== How to complete this task ==
What should come back is the data below, word for word, minus any picture.

== Data provided ==
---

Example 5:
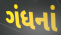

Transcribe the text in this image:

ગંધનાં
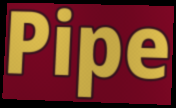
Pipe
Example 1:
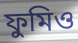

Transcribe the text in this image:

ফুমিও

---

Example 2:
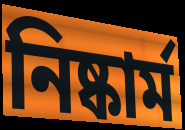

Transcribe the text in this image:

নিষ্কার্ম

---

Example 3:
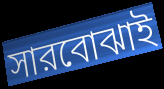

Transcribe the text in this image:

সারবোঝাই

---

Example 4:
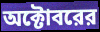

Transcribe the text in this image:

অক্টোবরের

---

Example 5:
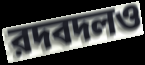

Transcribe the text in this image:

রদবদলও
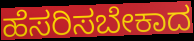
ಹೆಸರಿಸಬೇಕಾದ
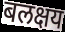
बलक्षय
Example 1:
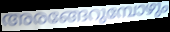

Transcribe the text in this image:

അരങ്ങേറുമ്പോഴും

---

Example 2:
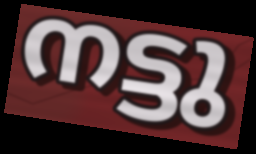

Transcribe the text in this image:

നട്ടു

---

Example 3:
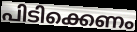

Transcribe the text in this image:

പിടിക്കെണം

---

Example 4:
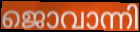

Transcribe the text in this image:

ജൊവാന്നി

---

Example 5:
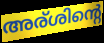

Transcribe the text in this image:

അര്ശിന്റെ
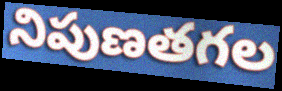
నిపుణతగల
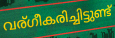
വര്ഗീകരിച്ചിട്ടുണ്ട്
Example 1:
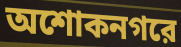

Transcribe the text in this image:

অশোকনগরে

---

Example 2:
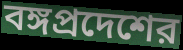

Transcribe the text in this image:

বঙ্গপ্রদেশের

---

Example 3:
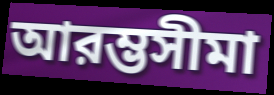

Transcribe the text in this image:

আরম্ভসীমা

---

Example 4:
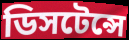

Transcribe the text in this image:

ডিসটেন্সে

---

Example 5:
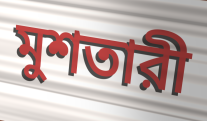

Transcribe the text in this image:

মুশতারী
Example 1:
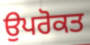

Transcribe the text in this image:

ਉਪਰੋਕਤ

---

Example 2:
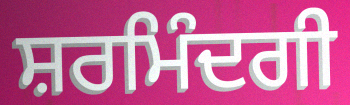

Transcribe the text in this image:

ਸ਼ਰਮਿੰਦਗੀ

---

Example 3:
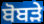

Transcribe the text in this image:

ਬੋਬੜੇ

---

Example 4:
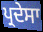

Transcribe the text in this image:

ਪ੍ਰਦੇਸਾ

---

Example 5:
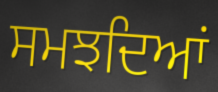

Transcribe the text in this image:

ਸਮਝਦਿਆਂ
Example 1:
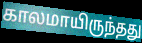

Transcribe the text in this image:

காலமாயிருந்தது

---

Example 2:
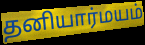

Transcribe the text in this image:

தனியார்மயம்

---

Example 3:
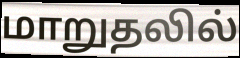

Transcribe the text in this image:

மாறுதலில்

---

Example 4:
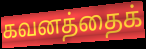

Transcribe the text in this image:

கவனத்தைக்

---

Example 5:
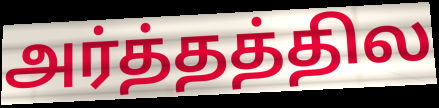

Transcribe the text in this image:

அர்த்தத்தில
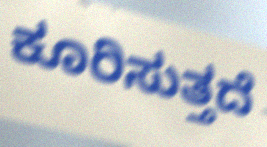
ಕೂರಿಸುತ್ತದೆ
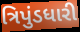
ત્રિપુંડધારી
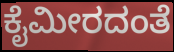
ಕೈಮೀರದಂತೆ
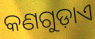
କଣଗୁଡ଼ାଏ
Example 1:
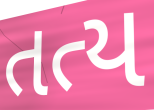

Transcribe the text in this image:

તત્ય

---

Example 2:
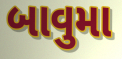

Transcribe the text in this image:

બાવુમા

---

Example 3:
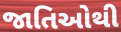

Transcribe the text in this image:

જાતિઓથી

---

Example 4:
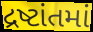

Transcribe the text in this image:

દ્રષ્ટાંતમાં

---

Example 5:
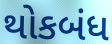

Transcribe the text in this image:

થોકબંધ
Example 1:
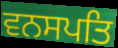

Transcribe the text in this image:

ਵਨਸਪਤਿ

== Worked solution ==
---

Example 5:

Transcribe the text in this image:

ગંધનાં
Pipe
Example 1:

Transcribe the text in this image:

ফুমিও

---

Example 2:

Transcribe the text in this image:

নিষ্কার্ম

---

Example 3:

Transcribe the text in this image:

সারবোঝাই

---

Example 4:

Transcribe the text in this image:

অক্টোবরের

---

Example 5:

Transcribe the text in this image:

রদবদলও
ಹೆಸರಿಸಬೇಕಾದ
बलक्षय
Example 1:

Transcribe the text in this image:

അരങ്ങേറുമ്പോഴും

---

Example 2:

Transcribe the text in this image:

നട്ടു

---

Example 3:

Transcribe the text in this image:

പിടിക്കെണം

---

Example 4:

Transcribe the text in this image:

ജൊവാന്നി

---

Example 5:

Transcribe the text in this image:

അര്ശിന്റെ
నిపుణతగల
വര്ഗീകരിച്ചിട്ടുണ്ട്
Example 1:

Transcribe the text in this image:

অশোকনগরে

---

Example 2:

Transcribe the text in this image:

বঙ্গপ্রদেশের

---

Example 3:

Transcribe the text in this image:

আরম্ভসীমা

---

Example 4:

Transcribe the text in this image:

ডিসটেন্সে

---

Example 5:

Transcribe the text in this image:

মুশতারী
Example 1:

Transcribe the text in this image:

ਉਪਰੋਕਤ

---

Example 2:

Transcribe the text in this image:

ਸ਼ਰਮਿੰਦਗੀ

---

Example 3:

Transcribe the text in this image:

ਬੋਬੜੇ

---

Example 4:

Transcribe the text in this image:

ਪ੍ਰਦੇਸਾ

---

Example 5:

Transcribe the text in this image:

ਸਮਝਦਿਆਂ
Example 1:

Transcribe the text in this image:

காலமாயிருந்தது

---

Example 2:

Transcribe the text in this image:

தனியார்மயம்

---

Example 3:

Transcribe the text in this image:

மாறுதலில்

---

Example 4:

Transcribe the text in this image:

கவனத்தைக்

---

Example 5:

Transcribe the text in this image:

அர்த்தத்தில
ಕೂರಿಸುತ್ತದೆ
ત્રિપુંડધારી
ಕೈಮೀರದಂತೆ
କଣଗୁଡ଼ାଏ
Example 1:

Transcribe the text in this image:

તત્ય

---

Example 2:

Transcribe the text in this image:

બાવુમા

---

Example 3:

Transcribe the text in this image:

જાતિઓથી

---

Example 4:

Transcribe the text in this image:

દ્રષ્ટાંતમાં

---

Example 5:

Transcribe the text in this image:

થોકબંધ
Example 1:

Transcribe the text in this image:

ਵਨਸਪਤਿ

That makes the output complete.